In the last few decades, the effort that has been devoted to the mechanistic, quantitative description of soil processes has been justified on the grounds that theories and models help us understand how soils function, and also predict how, e.g., they are likely to adjust in the future to environmental change. The argument, familiar to physicists, that theories uniquely determine what should be measured, has rarely if ever been invoked in the soil science literature. On the contrary, to enable the classification and mapping of soils, enormous amounts of “theory-free” data have been and continue to be amassed by soil scientists. In this general context, the key objective of the present Forum article is to argue that the accumulation of more “theory-free” data, in particular to allow the application of artificial intelligence methods, does not make practical sense at this stage, and that the development of improved theories of soil processes is crucial to provide guidance about the type of measurements that should be collected. Hopefully, this Forum article will stimulate a debate on this issue, and will lead to a much-needed intensification of theoretical research and modelling in soil science. More information can be found here.

Featured Soil Modeler (Nedal Aqel)

Beyond static soil parameters: data-driven modelling of dynamic soil moisture behaviour

My name is Nedal Aqel and I am a PhD student at ETH Zurich in the Physics of Soils and Terrestrial Ecosystems group within the Department of Environmental Systems Science. My research focuses on modelling soil moisture dynamics using machine learning, remote sensing, and physically informed approaches.
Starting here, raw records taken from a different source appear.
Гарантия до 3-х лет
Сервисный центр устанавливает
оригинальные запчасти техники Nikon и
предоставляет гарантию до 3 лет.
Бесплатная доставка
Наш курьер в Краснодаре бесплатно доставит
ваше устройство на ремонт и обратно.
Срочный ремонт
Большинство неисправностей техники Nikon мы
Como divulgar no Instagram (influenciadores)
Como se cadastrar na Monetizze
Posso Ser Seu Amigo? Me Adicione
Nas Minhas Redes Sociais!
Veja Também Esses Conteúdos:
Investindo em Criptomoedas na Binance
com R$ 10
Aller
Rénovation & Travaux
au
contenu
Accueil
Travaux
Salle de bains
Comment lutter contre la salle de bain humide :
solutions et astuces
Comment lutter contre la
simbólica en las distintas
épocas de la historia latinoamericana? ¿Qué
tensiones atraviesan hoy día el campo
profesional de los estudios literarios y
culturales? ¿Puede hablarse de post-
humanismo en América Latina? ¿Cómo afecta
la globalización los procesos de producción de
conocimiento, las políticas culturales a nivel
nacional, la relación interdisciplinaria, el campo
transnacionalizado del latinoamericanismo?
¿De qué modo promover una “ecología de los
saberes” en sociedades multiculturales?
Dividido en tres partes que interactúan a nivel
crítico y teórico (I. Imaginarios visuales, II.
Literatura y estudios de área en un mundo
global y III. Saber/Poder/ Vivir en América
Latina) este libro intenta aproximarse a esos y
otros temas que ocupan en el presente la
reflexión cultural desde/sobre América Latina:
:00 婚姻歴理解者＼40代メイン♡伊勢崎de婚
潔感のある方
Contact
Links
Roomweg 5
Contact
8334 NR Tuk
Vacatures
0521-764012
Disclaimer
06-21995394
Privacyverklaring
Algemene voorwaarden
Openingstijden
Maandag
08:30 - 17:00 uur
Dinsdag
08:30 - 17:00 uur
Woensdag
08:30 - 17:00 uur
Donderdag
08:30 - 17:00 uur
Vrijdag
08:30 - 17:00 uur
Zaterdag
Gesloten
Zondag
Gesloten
I work with satellite data such as SMAP and Sentinel, combined with in-situ observations, to better understand soil–water–climate interactions and how soil behaviour evolves over time.

- Please tell us briefly about yourself and your research interest.

I am currently a PhD student at ETH Zurich working at the interface of soil physics and data science. My research focuses on predicting soil moisture dynamics using data-driven approaches while maintaining a strong link to physical processes. I am particularly interested in understanding how soil–water interactions change over time under different climatic conditions, and how satellite observations can be used to capture these dynamics at larger spatial scales.

-  How did you first become interested in soil modelling and learn about ISMC?

My interest in soil modelling started during my master studies in water resources engineering, where I worked with physically based models to study groundwater and soil–water processes. Over time, I became increasingly aware of the limitations of these approaches, especially at larger scales and under changing environmental conditions. This motivated me to explore data-driven methods as a complementary approach. I learned about ISMC as a platform that connects different modelling communities, which aligns well with my interest in combining physical understanding with data-driven techniques.

-Can you share with us your current research focus?

My current research focuses on predicting soil moisture dynamics using minimal inputs such as climate forcing and satellite-derived signals, particularly microwave brightness temperature. A key aspect of my work is to reduce dependence on uncertain static soil parameters and instead learn soil behaviour directly from observations. I also investigate how extreme events, such as droughts, affect soil processes over time, especially in terms of changes in the soil water retention curve and soil structure.

- Please tell us briefly how your research could contribute to ISMC Science Panel’s activities? Or the other way around, how do you wish ISMC science panels help/support your research activities?

My research can contribute to ISMC by offering a data-driven perspective on soil modelling, particularly in representing temporal variability in soil behaviour. I am interested in contributing to discussions on integrating remote sensing data into soil modelling frameworks. At the same time, ISMC provides a valuable platform for collaboration, where I can benefit from expertise in physically based modelling and help bridge the gap between data-driven and process-based approaches.

- What resources or skills would you recommend that early career members of ISMC should acquire? And how can ISMC help and support early career members in this regard?

I would recommend that early career researchers develop strong skills in programming, data analysis, and machine learning, while maintaining a solid foundation in soil physics. The ability to work with remote sensing data is becoming increasingly important. At the same time, it is essential to interpret results in a physically meaningful way. ISMC can support early career members by providing training opportunities, workshops, and collaborative platforms that encourage interdisciplinary learning and exchange.